Şu yaşıma kadar gördüğüm en acınası, en saçma ve en budalaca çaba, soyut kavramları anlamlandırma çabasıdır. Soyut kavramlar üzerine "Nedir?" kelimesiyle biten sorular sorulur ve somutlama acziyetinin çırpınışlarıyla cevaplar verilir... Her cevap, bahsedilen kavramın sadece bir tarafını anlatır ve biz onu sadece bir kaç kelime içine sıkıştırılmış, sonu noktayla biten bir cümleye hapsetmiş oluruz.

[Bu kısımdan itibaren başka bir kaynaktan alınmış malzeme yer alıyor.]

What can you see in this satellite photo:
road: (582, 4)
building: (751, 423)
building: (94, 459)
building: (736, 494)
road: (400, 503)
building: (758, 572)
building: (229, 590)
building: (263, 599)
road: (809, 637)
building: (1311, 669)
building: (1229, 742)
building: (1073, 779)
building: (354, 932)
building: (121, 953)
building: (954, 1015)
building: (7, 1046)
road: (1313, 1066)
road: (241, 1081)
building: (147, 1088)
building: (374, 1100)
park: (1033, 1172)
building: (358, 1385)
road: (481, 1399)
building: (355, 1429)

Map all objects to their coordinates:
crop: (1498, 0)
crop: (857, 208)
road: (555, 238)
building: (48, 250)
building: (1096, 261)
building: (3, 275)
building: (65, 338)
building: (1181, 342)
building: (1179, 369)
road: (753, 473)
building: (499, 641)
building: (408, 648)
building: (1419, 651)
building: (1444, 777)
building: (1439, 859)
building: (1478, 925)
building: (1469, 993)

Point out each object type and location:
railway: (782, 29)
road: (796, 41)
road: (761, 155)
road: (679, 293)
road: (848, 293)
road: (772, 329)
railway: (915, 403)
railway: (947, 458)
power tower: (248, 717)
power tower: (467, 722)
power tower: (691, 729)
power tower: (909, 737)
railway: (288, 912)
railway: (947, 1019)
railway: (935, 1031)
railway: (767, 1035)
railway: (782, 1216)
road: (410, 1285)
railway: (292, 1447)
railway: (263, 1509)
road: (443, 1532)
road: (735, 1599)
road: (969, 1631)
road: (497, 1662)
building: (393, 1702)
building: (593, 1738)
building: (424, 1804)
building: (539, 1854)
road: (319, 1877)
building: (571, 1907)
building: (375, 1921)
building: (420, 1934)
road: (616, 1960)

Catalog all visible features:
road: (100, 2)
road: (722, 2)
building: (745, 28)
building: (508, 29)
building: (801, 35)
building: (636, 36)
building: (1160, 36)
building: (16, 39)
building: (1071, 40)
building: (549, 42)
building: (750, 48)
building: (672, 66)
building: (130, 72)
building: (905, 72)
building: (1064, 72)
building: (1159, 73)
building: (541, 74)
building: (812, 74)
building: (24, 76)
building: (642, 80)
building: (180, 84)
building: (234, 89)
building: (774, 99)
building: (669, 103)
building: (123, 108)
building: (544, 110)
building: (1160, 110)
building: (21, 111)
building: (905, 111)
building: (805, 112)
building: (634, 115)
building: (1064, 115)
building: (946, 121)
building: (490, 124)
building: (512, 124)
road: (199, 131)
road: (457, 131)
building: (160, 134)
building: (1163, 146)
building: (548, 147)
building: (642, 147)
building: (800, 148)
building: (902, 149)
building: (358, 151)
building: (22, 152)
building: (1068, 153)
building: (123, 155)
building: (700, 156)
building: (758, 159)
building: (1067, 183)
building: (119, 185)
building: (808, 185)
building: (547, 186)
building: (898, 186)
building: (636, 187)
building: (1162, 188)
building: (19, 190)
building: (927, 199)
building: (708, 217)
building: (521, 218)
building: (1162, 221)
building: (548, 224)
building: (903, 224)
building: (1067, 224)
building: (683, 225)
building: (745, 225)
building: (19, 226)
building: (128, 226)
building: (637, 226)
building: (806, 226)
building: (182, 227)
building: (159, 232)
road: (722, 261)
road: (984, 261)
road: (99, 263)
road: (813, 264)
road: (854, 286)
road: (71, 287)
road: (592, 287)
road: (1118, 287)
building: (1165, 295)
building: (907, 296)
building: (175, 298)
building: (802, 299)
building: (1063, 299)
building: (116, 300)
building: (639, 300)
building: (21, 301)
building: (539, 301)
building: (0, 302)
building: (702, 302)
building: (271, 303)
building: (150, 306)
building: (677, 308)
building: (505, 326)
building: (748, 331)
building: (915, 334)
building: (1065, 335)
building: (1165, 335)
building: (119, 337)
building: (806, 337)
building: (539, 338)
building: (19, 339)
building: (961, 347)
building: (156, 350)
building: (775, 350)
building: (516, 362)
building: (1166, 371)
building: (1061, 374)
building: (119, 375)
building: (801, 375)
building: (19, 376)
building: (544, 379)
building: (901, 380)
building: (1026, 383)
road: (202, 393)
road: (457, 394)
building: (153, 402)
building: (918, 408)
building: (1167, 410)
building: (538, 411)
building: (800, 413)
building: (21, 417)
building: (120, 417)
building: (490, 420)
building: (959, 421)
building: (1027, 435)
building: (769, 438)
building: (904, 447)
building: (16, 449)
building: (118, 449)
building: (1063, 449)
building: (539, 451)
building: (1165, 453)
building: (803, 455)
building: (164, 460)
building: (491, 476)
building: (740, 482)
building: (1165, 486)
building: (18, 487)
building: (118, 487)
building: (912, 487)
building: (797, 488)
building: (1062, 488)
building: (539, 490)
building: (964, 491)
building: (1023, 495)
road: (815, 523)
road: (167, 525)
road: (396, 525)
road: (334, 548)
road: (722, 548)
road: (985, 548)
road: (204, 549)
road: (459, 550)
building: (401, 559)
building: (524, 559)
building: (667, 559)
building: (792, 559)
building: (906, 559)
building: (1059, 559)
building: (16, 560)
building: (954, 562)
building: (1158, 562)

Lise yıllarınızı, ya da üniversiteyi hatırlayın... Girdiğiniz derste tahtaya yazılan ilk soru; -genellikle- dersinizin adının ne olduğunu sorgulamak üzerinedir. Felsefe Nedir? Edebiyat Nedir? Tarih nedir? Coğrafya nedir?


Eğer Sinema yahut sanatla ilgili bir bölüm okuduysanız, bu problem katlanarak büyümüştür ve karşınıza şu saçma sapan soruları çıkarmıştır; Sinema nedir? Sanat nedir? Senaryo nedir? Resim nedir? bla bla...

Herkes de kendine göre yorumlamaya çalışır. Sinema şudur. Sanat budur gibisinden... Sınavda ise hocanın cevabını vermek zorundasınızdır.
Hocanın; "sanatı-sinemayı vb- bundan daha iyi bir cümle ifade edemez!" dediği bir cümle vardır. Sınavdaki sorunun cevabı da odur genellikle. Cümleyi kalıp içinde düzgün bir biçimde yazarsınız ve bir şekilde okulu bitirirsiniz. Ama bu sorular sizin peşinizi hiç bırakmaz. Beyninizin bir tarafında somutlama mücadelesi devam eder. Yeni anlamlar yüklemeye çalışır ve ağız dolusu savunursunuz orda burda. "Daha çok bağıran daha çok haklıdır" kaidesince birilerine kabul ettirseniz de verdiğiniz bu mücadele Mevlana'nın hikayesindeki "Fili tariflemeye çalışan adamların" düştükleri komik durumdan farksızdır.


Hayatında hiç fil görmemiş bir grup adam, karanlık ve dar bir odada tutulan filin yanına sokulur hani. El yordamıyla tecrübe edip çıktıklarında da fili anlatmaları istenir. Filin kulağından tutan adam kuşa benzetir, bacağından tutan "sütun gibi bir şeydi belki de zürafaya benziyordu" der. Kuyruğunu tutan adam "yok yok fil yılan gibi bir şey ne alakası var" diye itiraz eder. Hortumunu tutan hortuma benzetir...

Sanatı ya da sinemayı anlamlandırma mücadelemiz de bundan öteye geçmeyecek. Herkes ne tarafından tuttuysa o tarafını tarif edecek.

En güzeli, bunları hislerimizin enginliklerine bırakmak. Madem insanın içi hudutsuz, bırakalım sanat da sinema da hudutsuz kalsın.